**Supplied material**
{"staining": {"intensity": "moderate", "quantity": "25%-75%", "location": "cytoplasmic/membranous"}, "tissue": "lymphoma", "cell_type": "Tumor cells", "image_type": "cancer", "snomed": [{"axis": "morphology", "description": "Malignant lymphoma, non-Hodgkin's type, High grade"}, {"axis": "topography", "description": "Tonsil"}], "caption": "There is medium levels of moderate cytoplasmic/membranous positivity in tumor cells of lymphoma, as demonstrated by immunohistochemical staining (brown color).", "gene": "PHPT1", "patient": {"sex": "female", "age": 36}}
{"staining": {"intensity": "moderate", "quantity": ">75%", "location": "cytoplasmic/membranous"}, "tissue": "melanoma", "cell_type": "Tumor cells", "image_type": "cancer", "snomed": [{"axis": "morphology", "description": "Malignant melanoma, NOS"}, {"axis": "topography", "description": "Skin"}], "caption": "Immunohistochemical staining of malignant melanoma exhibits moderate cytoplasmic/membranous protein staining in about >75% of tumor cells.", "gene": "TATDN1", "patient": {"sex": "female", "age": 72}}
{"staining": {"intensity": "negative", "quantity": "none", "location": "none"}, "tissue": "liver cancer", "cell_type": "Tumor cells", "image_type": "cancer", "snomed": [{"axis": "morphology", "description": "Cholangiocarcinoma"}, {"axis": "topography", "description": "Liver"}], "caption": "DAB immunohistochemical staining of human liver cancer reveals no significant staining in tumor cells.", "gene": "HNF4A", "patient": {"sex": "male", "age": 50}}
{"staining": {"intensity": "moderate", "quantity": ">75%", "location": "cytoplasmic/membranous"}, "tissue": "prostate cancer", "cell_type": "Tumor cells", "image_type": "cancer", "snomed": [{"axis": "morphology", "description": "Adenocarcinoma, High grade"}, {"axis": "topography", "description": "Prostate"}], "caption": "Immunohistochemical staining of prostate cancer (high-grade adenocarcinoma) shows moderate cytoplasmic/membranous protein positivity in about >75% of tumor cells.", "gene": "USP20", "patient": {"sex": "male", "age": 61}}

**What to produce**
From the line that has "staining of malignant" through the line that has "staining of human", copy every line exactly as it appears above, and leave out all others.

**Reply**
{"staining": {"intensity": "moderate", "quantity": ">75%", "location": "cytoplasmic/membranous"}, "tissue": "melanoma", "cell_type": "Tumor cells", "image_type": "cancer", "snomed": [{"axis": "morphology", "description": "Malignant melanoma, NOS"}, {"axis": "topography", "description": "Skin"}], "caption": "Immunohistochemical staining of malignant melanoma exhibits moderate cytoplasmic/membranous protein staining in about >75% of tumor cells.", "gene": "TATDN1", "patient": {"sex": "female", "age": 72}}
{"staining": {"intensity": "negative", "quantity": "none", "location": "none"}, "tissue": "liver cancer", "cell_type": "Tumor cells", "image_type": "cancer", "snomed": [{"axis": "morphology", "description": "Cholangiocarcinoma"}, {"axis": "topography", "description": "Liver"}], "caption": "DAB immunohistochemical staining of human liver cancer reveals no significant staining in tumor cells.", "gene": "HNF4A", "patient": {"sex": "male", "age": 50}}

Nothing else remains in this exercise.